▶ Exercise: Repeat, character for character, the part of the rotor-control passage that opens with the words containing "The equations of motion (1) contain" and closes with "of motion (1).".

▶ Document section:
Content starts
The technique for processing data and calculating coefficients (3) is described in Appendix A.

2.2. The Form of Control

The equations of motion (1) contain the derivative of the angular momentum of the rotor $\dot{k}$ or its angular acceleration $\dot{\mathrm{\Omega }}$. In the previous work [22], it was noted that rotation of the rotor with constant velocity is equivalent to the motion of a system with a fixed (frozen) rotor. In addition, a shift in the angular velocity of the rotor by a constant $\mathrm{\Omega }\to \mathrm{\Omega }+\mathrm{const}$ does not change the form of the equations of motion (1).

As before, we will control the motion of the robot by alternating between uniform and uniformly accelerated rotations of the rotor. In particular, we will use the following dependence of the angular velocity of the rotor:

$$\begin{array}{c}\mathrm{\Omega }\left(t\right)=\left\{\begin{array}{cc}{\mathrm{\Omega }}_{max},\hfill & t\in [{\tau }_0^n,{\tau }_1^n]\hfill \\ {\mathrm{\Omega }}_{acc1}\left(t\right),\hfill & t\in [{\tau }_1^n,{\tau }_2^n]\hfill \\ -{\mathrm{\Omega }}_{max},\hfill & t\in [{\tau }_2^n,{\tau }_3^n]\hfill \\ {\mathrm{\Omega }}_{acc2}\left(t\right),\hfill & t\in [{\tau }_3^n,{\tau }_4^n]\hfill \end{array}\right.\end{array}$$

(4)

$$\begin{array}{c}{\tau }_k^n=nT+\sum _{j=1}^k{t}_k,{\mathrm{\Omega }}_{acc1}={\mathrm{\Omega }}_{max}-\frac{2{\mathrm{\Omega }}_{max}}{t_2}\left(t-{\tau }_1^n\right),{\mathrm{\Omega }}_{acc2}=-{\mathrm{\Omega }}_{max}+\frac{2{\mathrm{\Omega }}_{max}}{t_4}\left(t-{\tau }_3^n\right),\end{array}$$

(5)

where ${\mathrm{\Omega }}_{max}$ is the constant that specifies the maximum angular velocity of the rotor, $t_1$ and $t_3$ are the lengths of time intervals of uniform rotation of the rotor, $t_2$ and $t_4$ are the lengths of time intervals of uniformly accelerated rotation of the rotor, and

$$\begin{array}{c}{t}_1+t_2+t_3+t_4=T=\mathrm{const}.\end{array}$$

(6)

A graph of the dependence (4) is shown in Figure 2a. Figure 2b shows a graph of the derivative of the angular momentum of the rotor $\dot{k}\left(t\right)$.
Content ends
[Stored items]
Content starts
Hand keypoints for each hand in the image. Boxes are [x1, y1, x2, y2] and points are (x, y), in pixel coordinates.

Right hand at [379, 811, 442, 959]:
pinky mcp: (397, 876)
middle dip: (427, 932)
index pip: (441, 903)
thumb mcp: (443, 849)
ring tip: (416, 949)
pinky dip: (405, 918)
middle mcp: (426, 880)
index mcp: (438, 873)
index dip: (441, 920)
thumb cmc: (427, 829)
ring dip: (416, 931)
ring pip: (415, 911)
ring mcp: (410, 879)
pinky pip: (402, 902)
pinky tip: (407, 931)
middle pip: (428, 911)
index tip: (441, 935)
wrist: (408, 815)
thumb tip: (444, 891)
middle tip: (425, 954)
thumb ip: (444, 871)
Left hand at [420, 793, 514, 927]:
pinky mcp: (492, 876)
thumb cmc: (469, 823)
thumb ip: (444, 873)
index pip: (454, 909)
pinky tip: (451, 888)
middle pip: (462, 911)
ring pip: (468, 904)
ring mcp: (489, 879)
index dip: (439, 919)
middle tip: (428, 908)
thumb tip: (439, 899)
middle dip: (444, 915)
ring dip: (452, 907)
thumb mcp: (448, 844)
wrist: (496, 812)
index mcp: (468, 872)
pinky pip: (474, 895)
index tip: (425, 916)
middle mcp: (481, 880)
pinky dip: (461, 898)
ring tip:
Content ends
▶ Result below:
The equations of motion (1) contain the derivative of the angular momentum of the rotor $\dot{k}$ or its angular acceleration $\dot{\mathrm{\Omega }}$. In the previous work [22], it was noted that rotation of the rotor with constant velocity is equivalent to the motion of a system with a fixed (frozen) rotor. In addition, a shift in the angular velocity of the rotor by a constant $\mathrm{\Omega }\to \mathrm{\Omega }+\mathrm{const}$ does not change the form of the equations of motion (1).